### Work instructions
A: Answer these questions from the abortion text:
(i) How many intact dilation and extraction procedures did the Guttmacher Institute estimate for the US in 2000?
(ii) According to the American study from 2002, roughly what share of women having abortions were using contraception when they became pregnant?
(iii) Which document is named in connection with Ancient Egypt?
B: In the abortion text, please rewrite everything from "The Guttmacher Institute estimated there" down to "in developed countries.", renaming "vacuum aspiration" as "suction aspiration".
C: Decide whether each statement agrees with the abortion text. Answer yes or no, and quote the deciding words.
(i) In England and Wales in 2006, most terminations occurred at or under 12 weeks.
(ii) Three-quarters of those using condoms reported inconsistent use.
(iii) China's one-child policy is given as an example of efforts toward population control.

The Guttmacher Institute estimated there were 2,200 intact dilation and extraction procedures in the US during 2000; this accounts for 0.17% of the total number of abortions performed that year. Similarly, in England and Wales in 2006, 89% of terminations occurred at or under 12 weeks, 9% between 13 to 19 weeks, and 1.5% at or over 20 weeks. 64% of those reported were by vacuum aspiration, 6% by D&E, and 30% were medical. Later abortions are more common in China, India, and other developing countries than in developed countries.
The reasons why women have abortions are diverse and vary dramatically across the world. Some of the most common reasons are to postpone childbearing to a more suitable time or to focus energies and resources on existing children. Others include being unable to afford a child either in terms of the direct costs of raising a child or the loss of income while she is caring for the child, lack of support from the father, inability to afford additional children, desire to provide schooling for existing children, disruption of one's own education, relationship problems with their partner, a perception of being too young to have a child, unemployment, and not being willing to raise a child conceived as a result of rape or incest, among others. An additional factor is risk to maternal or fetal health, which was cited as the primary reason for abortion in over a third of cases in some countries and as a significant factor in only a single-digit percentage of abortions in other countries.
An American study in 2002 concluded that about half of women having abortions were using a form of contraception at the time of becoming pregnant. Inconsistent use was reported by half of those using condoms and three-quarters of those using the birth-control pill; 42% of those using condoms reported failure through slipping or breakage. The Guttmacher Institute estimated that "most abortions in the United States are obtained by minority women" because minority women "have much higher rates of unintended pregnancy."
Some abortions are undergone as the result of societal pressures. These might include the preference for children of a specific sex, disapproval of single or early motherhood, stigmatization of people with disabilities, insufficient economic support for families, lack of access to or rejection of contraceptive methods, or efforts toward population control (such as China's one-child policy). These factors can sometimes result in compulsory abortion or sex-selective abortion.
See main article: History of abortion. Induced abortion has long history, and can be traced back to civilizations as varied as China under Shennong (c. 2700 BCE), Ancient Egypt with its Ebers Papyrus (c. 1550 BCE), and the Roman Empire in the time of Juvenal (c. 200 CE). There is evidence to suggest that pregnancies were terminated through a number of methods, including the administration of abortifacient herbs, the use of sharpened implements, the application of abdominal pressure, and other techniques.

### Information shown

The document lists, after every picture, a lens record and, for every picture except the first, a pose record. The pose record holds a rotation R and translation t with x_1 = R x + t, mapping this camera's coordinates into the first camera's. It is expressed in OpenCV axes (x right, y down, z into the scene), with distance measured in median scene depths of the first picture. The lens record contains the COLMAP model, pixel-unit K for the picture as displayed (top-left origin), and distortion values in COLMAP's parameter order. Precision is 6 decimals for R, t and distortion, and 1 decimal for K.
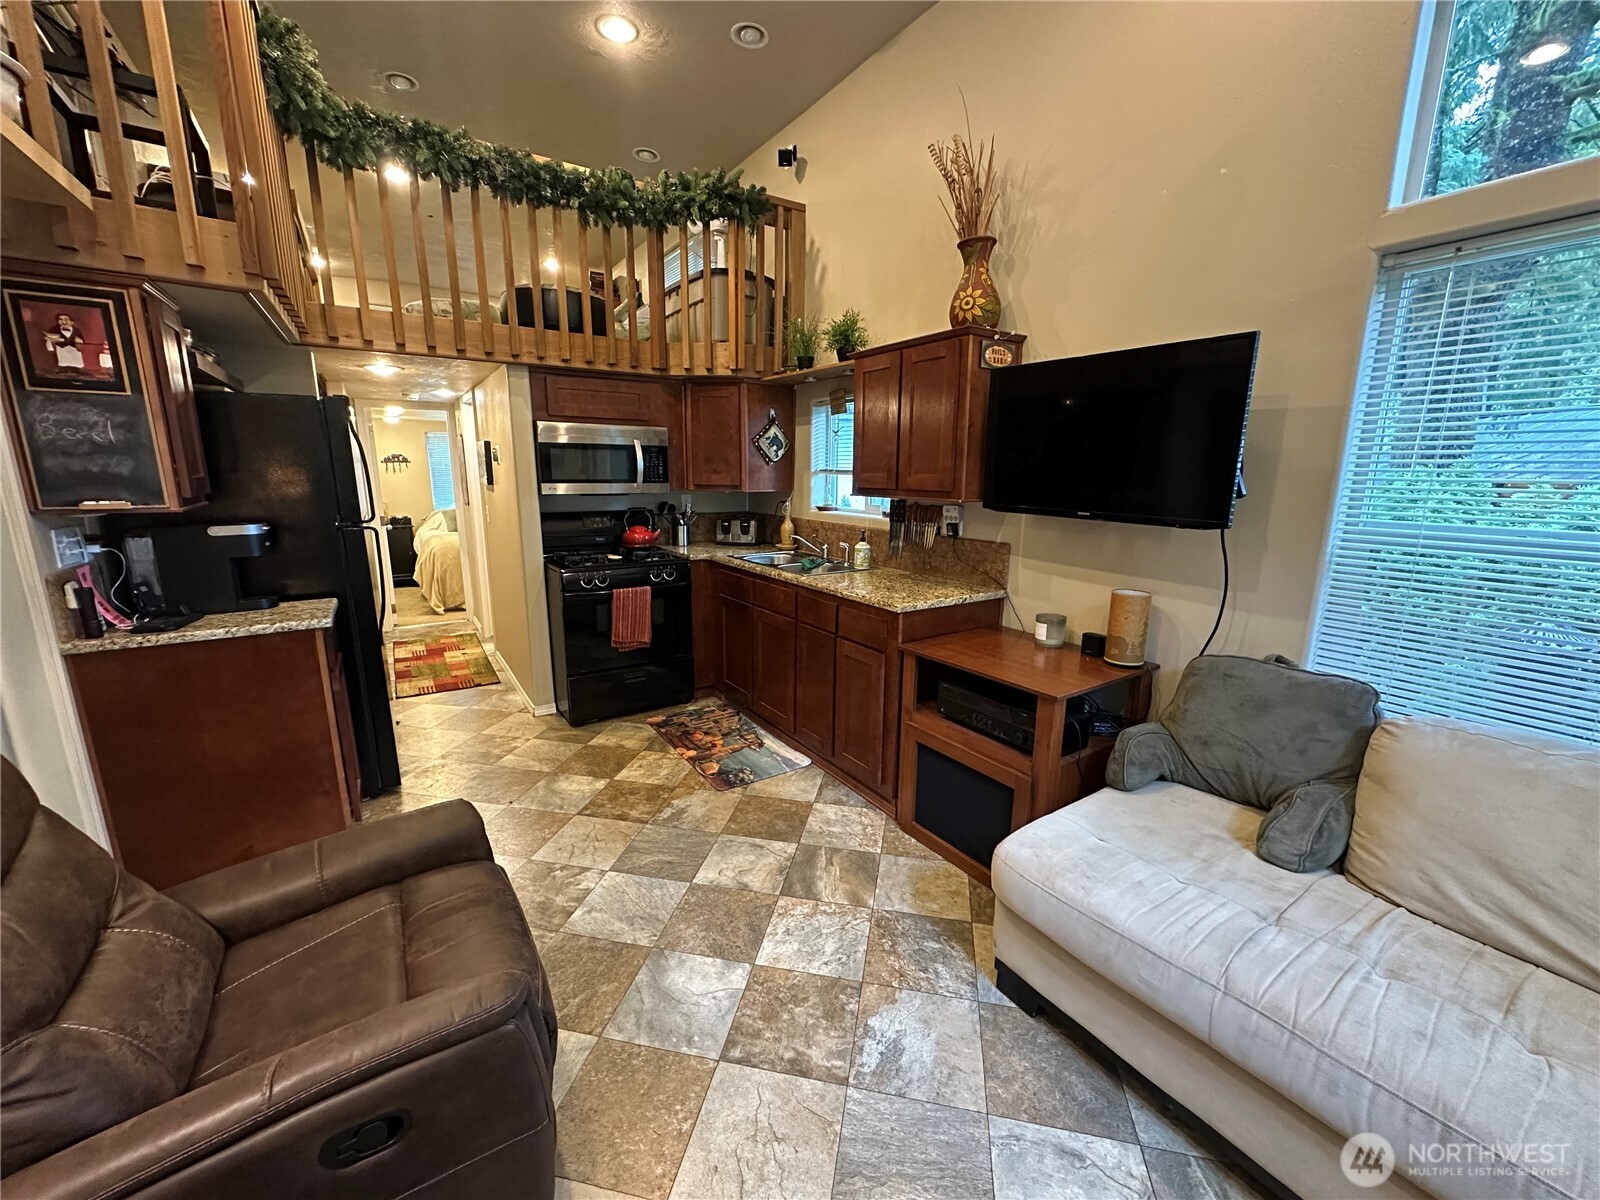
lens RADIAL K [[634.3, 0, 800.0], [0, 634.3, 600.0], [0, 0, 1]] dist [-0.000530, -0.000037]
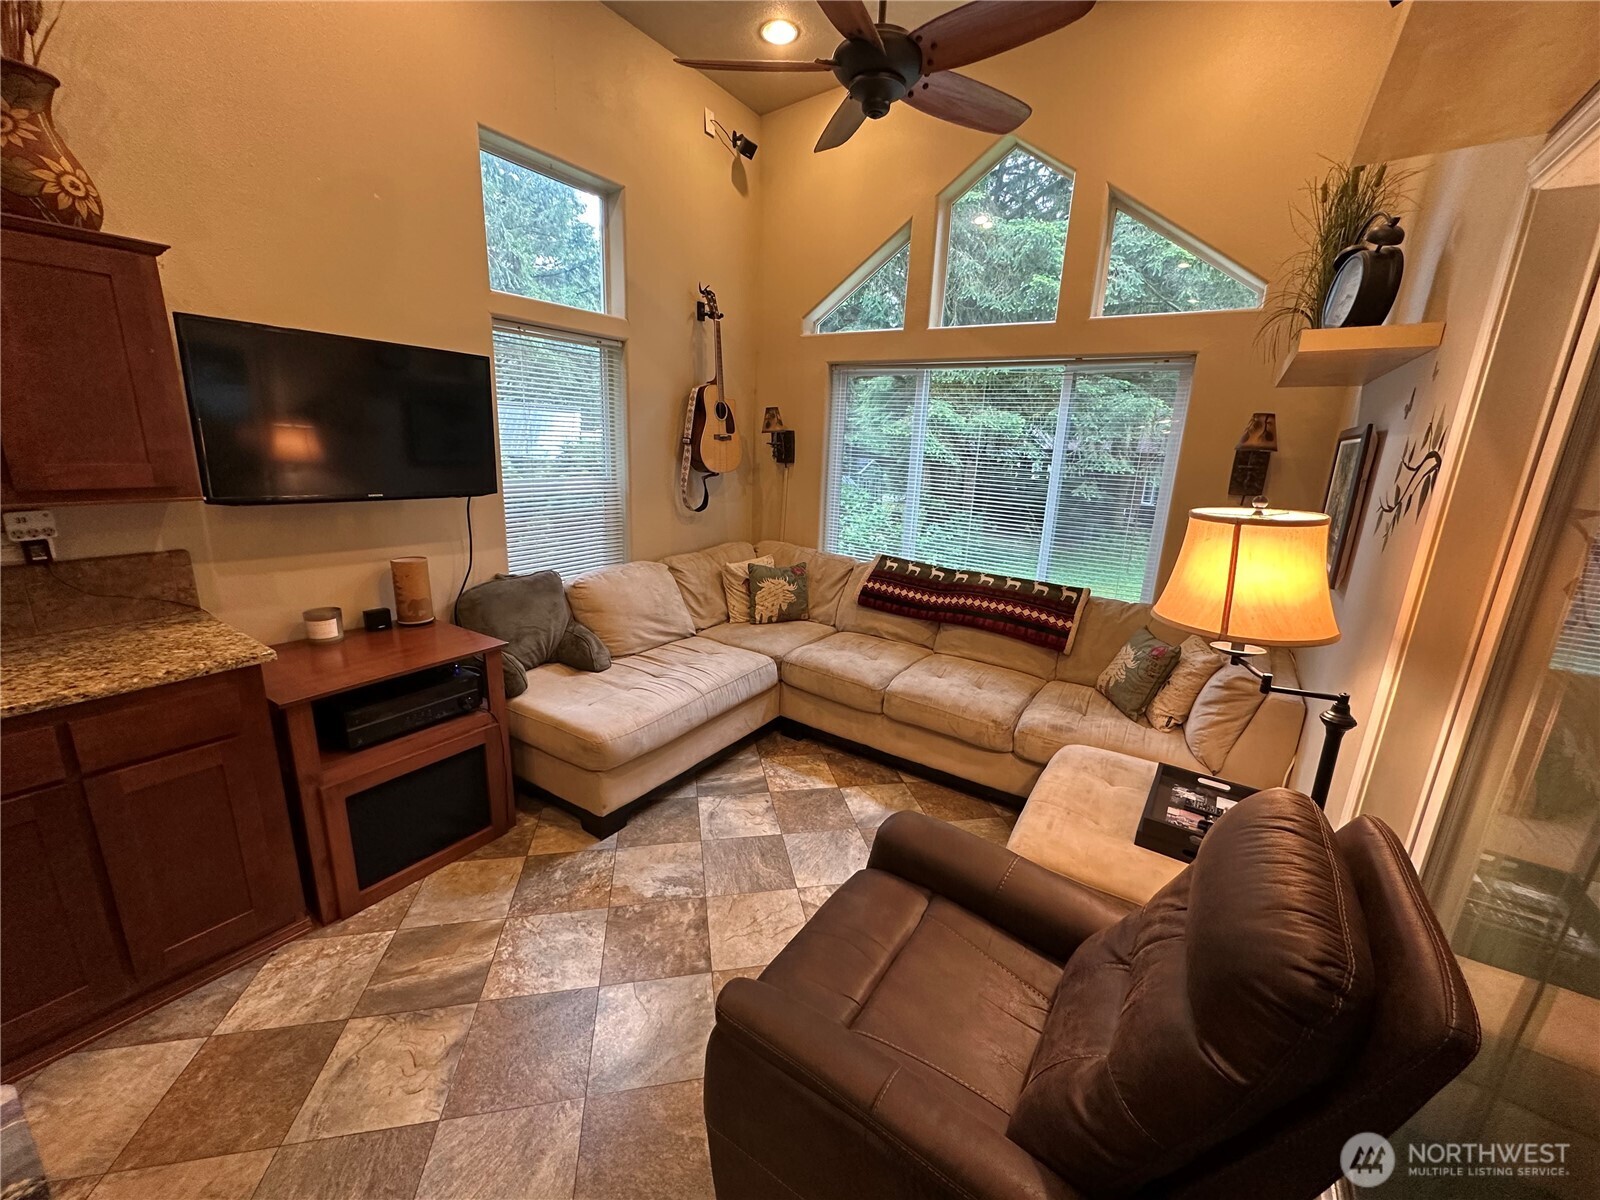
lens RADIAL K [[634.3, 0, 800.0], [0, 634.3, 600.0], [0, 0, 1]] dist [-0.000530, -0.000037]
pose [[-0.387428, -0.253577, 0.886340, -0.766646], [0.142236, 0.933474, 0.329235, -0.217176], [-0.910861, 0.253624, -0.325586, 0.751374]]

### Problem solutions
A:
(i) 2,200
(ii) About half
(iii) The Ebers Papyrus

B:
The Guttmacher Institute estimated there were 2,200 intact dilation and extraction procedures in the US during 2000; this accounts for 0.17% of the total number of abortions performed that year. Similarly, in England and Wales in 2006, 89% of terminations occurred at or under 12 weeks, 9% between 13 to 19 weeks, and 1.5% at or over 20 weeks. 64% of those reported were by suction aspiration, 6% by D&E, and 30% were medical. Later abortions are more common in China, India, and other developing countries than in developed countries.

C:
(i) Yes: "89% of terminations occurred at or under 12 weeks"
(ii) No: "Inconsistent use was reported by half of those using condoms and three-quarters of those using the birth-control pill"
(iii) Yes: "efforts toward population control (such as China's one-child policy)"